As mulheres denunciaram os efeitos nefastos da atual política de ajuste e a precarização da educação pública, que não colocam a educação como prioridade real. No âmbito das universidades, também discutiram os casos de violência e abuso, mais escancarados recentemente, e afirmaram que são urgentes e necessárias políticas de combate à violência nos ambientes universitários. Dentre estas políticas, elencaram o treinamento especializado, a criação de centros para atendimento e acolhimento dentro dos campi e a inclusão da discussão sobre gênero nos currículos escolares como um todo.
O debate não acabou aqui
Todos os grupos de oficinas finalizaram suas falas reiterando a necessidade de criar e fortalecer mais espaços de formação feminista, especialmente em espaços onde o feminismo atualmente possui menos acesso. Assim, assumiram o compromisso de multiplicar todas as resistências, práticas e formulações feministas deste encontro regional em ações locais de ampliação do debate. Paralelo a isso, também lembraram a necessidade de firmar ainda mais nossas alianças e parcerias com movimentos sociais mistos que, assim como nos, lutam por um mundo mais igual e livre.
Todas estas discussões foram levadas para a plenária final, que encaminhou a elaboração de um documento final desta Ação Internacional da Marcha Mundial das Mulheres.

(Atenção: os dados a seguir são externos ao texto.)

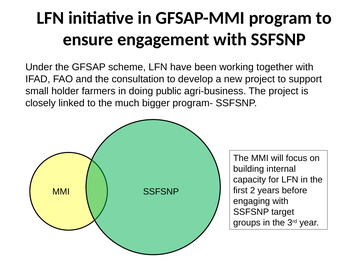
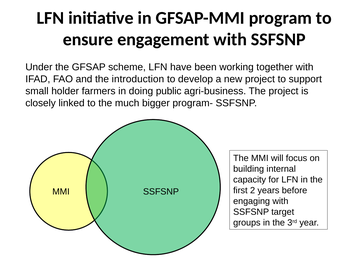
consultation: consultation -> introduction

As participantes realizaram em seguida uma ocupação feminista do Parque Internacional, com as músicas da batucada feminista que denunciavam o machismo e a política conservadora no estado do Rio Grande do Sul, assim como afirmavam o feminismo, o combate ao racismo e a autonomia das mulheres sobre seus corpos e sexualidade. As mulheres negras realizaram uma oficina de turbante no parque, dando visibilidade a luta anti-racista e feminista.

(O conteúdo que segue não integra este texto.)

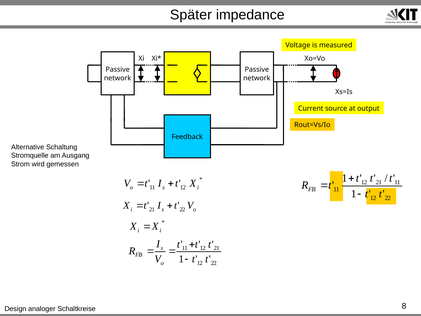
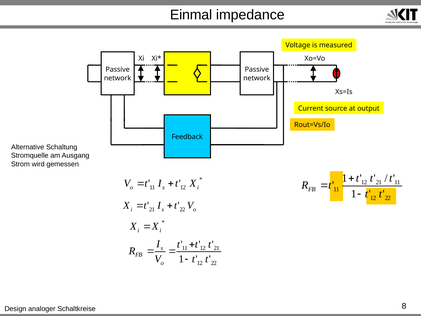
Später: Später -> Einmal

Na ocupação feminista do Parque, houve o lançamento do livro “Código Rosa”, de Dahiana Belfiori, que apresenta 17 relatos ficcionais de experiências de aborto acompanhadas pelas Socorristas en Red. As socorristas são difusoras de informações sobre o uso seguro do Misoprostol, encontram as mulheres cara a cara em praça pública, em um ação política, solidária e cotidiana de construção de autonomia.